- von Alexander Ratz
Berlin (Reuters) - Die FDP gibt sich kämpferisch.
Auf ihrem Bundesparteitag am Wochenende in Berlin machten die Liberalen deutlich, dass es in Deutschland zu einer Wirtschaftswende hin zu mehr Wachstum kommen muss. Denn wirtschaftliches Wachstum, so das unermüdlich wiederholte Credo, sei die Grundlage für Freiheit, Sicherheit, Wohlstand und auch soziale Gerechtigkeit. Doch obwohl die Instrumente, die die FDP dafür umsetzen will, teils merklich den Positionen von SPD und Grünen widersprechen, ist im Verlauf des Parteitags auch deutlich geworden: Die FDP wird die Ampel-Koalition nach jetzigem Stand nicht verlassen.
"Wir sind offen für andere Vorschläge", rief FDP-Chef Christian Lindner den Delegierten in seiner Grundsatzrede am Samstag zu und ergänzte: "Für eines aber sind wir nicht offen: Dass sich nichts ändert. Denn das wäre unverantwortbar." Die im Leitantrag beschlossenen Forderungen der FDP für eine Wirtschaftswende enthalten ein Ende der abschlagsfreien Rente mit 63 und Sanktionen beim Bürgergeld für arbeitsunwillige Empfänger - beides wohl inakzeptabel für SPD und Grüne. Lindner aber bietet an, das alles könne diskutiert werden, "in der Öffentlichkeit, in der Wirtschaftswissenschaft, in der Koalition".
════════════════════
*Aufgabenstellung*. Gib den Text über den FDP-Parteitag vollständig und wortgetreu wieder.

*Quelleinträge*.
════════════════════
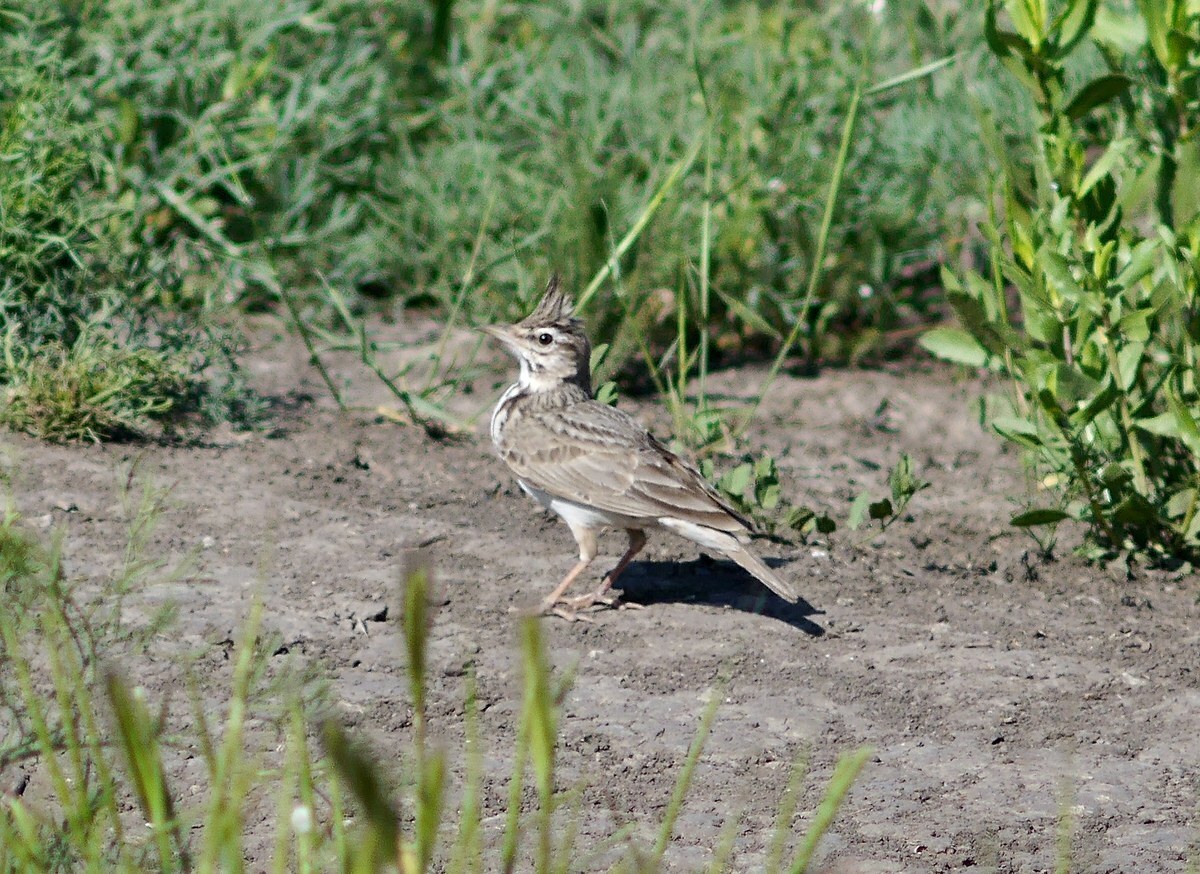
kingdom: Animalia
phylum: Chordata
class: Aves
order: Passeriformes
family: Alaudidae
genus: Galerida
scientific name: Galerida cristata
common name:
════════════════════
*Lösung*.
- von Alexander Ratz
Berlin (Reuters) - Die FDP gibt sich kämpferisch.
Auf ihrem Bundesparteitag am Wochenende in Berlin machten die Liberalen deutlich, dass es in Deutschland zu einer Wirtschaftswende hin zu mehr Wachstum kommen muss. Denn wirtschaftliches Wachstum, so das unermüdlich wiederholte Credo, sei die Grundlage für Freiheit, Sicherheit, Wohlstand und auch soziale Gerechtigkeit. Doch obwohl die Instrumente, die die FDP dafür umsetzen will, teils merklich den Positionen von SPD und Grünen widersprechen, ist im Verlauf des Parteitags auch deutlich geworden: Die FDP wird die Ampel-Koalition nach jetzigem Stand nicht verlassen.
"Wir sind offen für andere Vorschläge", rief FDP-Chef Christian Lindner den Delegierten in seiner Grundsatzrede am Samstag zu und ergänzte: "Für eines aber sind wir nicht offen: Dass sich nichts ändert. Denn das wäre unverantwortbar." Die im Leitantrag beschlossenen Forderungen der FDP für eine Wirtschaftswende enthalten ein Ende der abschlagsfreien Rente mit 63 und Sanktionen beim Bürgergeld für arbeitsunwillige Empfänger - beides wohl inakzeptabel für SPD und Grüne. Lindner aber bietet an, das alles könne diskutiert werden, "in der Öffentlichkeit, in der Wirtschaftswissenschaft, in der Koalition".